Его совет, состоящий главным образом из одного поучения соблюдать одиннадцатую заповедь, пока я состою на службе, упал на бесплодную почву.
Падение Варшавы было трагическим завершением неудачной летней кампании 1915 года. Это был удар, которого нельзя было скрыть даже от масс и который совершенно естественно усилил пессимизм и разговоры о мире. Люди типа Челнокова и Львова были довольно крепки; их корни уходили в землю. Но зато политиканы были возбуждены, их нервность распространилась, как влажный туман, и охватила половину населения. Ужасные слухи о том, что русские сражаются в окопах, вооруженные одними палками, просочились с фронта в тыл. Ни пожилой человек, ни молодой новобранец не испытывали ни малейшего расположения идти на убой; в промышленных центрах, как Иваново-Вознесенск, вспыхнули антиправительственные забастовки, сопровождавшиеся в нескольких случаях стрельбой.

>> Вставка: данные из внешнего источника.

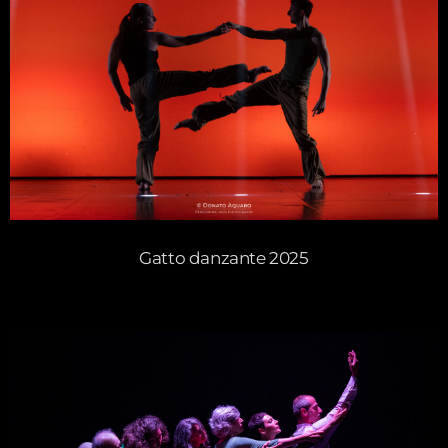
Gatto danzante 2025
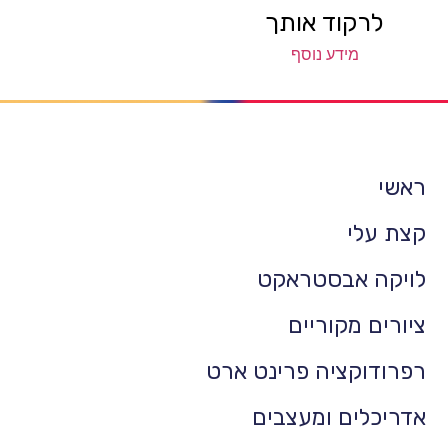
לרקוד אותך
מידע נוסף
ראשי
קצת עלי
לויקה אבסטראקט
ציורים מקוריים
רפרודוקציה פרינט ארט
אדריכלים ומעצבים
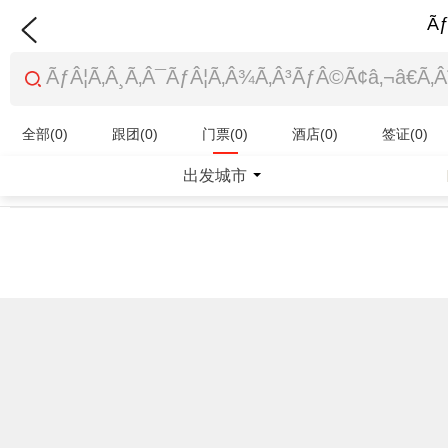
Ãƒ
全部(0)
跟团(0)
门票(0)
酒店(0)
签证(0)
特产商品(0)
出发城市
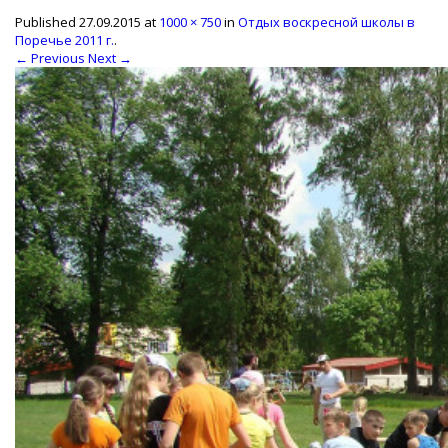
Published
27.09.2015
at
1000 × 750
in
Отдых воскресной школы в
Поречье 2011 г.
.
← Previous
Next →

Как обычно, власти изобрели противоядие, чтобы разрядить общественное волнение. 23 августа, когда мрачные настроения достигли апогея, Москва кишела слухами, исходившими, по-видимому, из официальных источников, что союзники форсировали Дарданеллы. Днем одна из московских газет вышла с большим заголовком: «Официальное сообщение: Дарданеллы взяты». Затем следовало подробное описание бомбардировки проливов с полным перечислением потерь и перечислением названий судов. По получении этих известий большая толпа собралась на улицах. Народ становился на колени на Тверском бульваре благодарить Бога за славную победу. Началась манифестация перед генеральным консульством. Напрасно я старался разъяснить толпе, что известие ложное. «Официальное сообщение!», — кричали газетчики, и голос мой тонул в криках «ура». Позже, вечером, толпа стала буйствовать, и около памятника Скобелеву произошла демонстрация против полиции, которая кончилась, как обычно, атакой конных жандармов.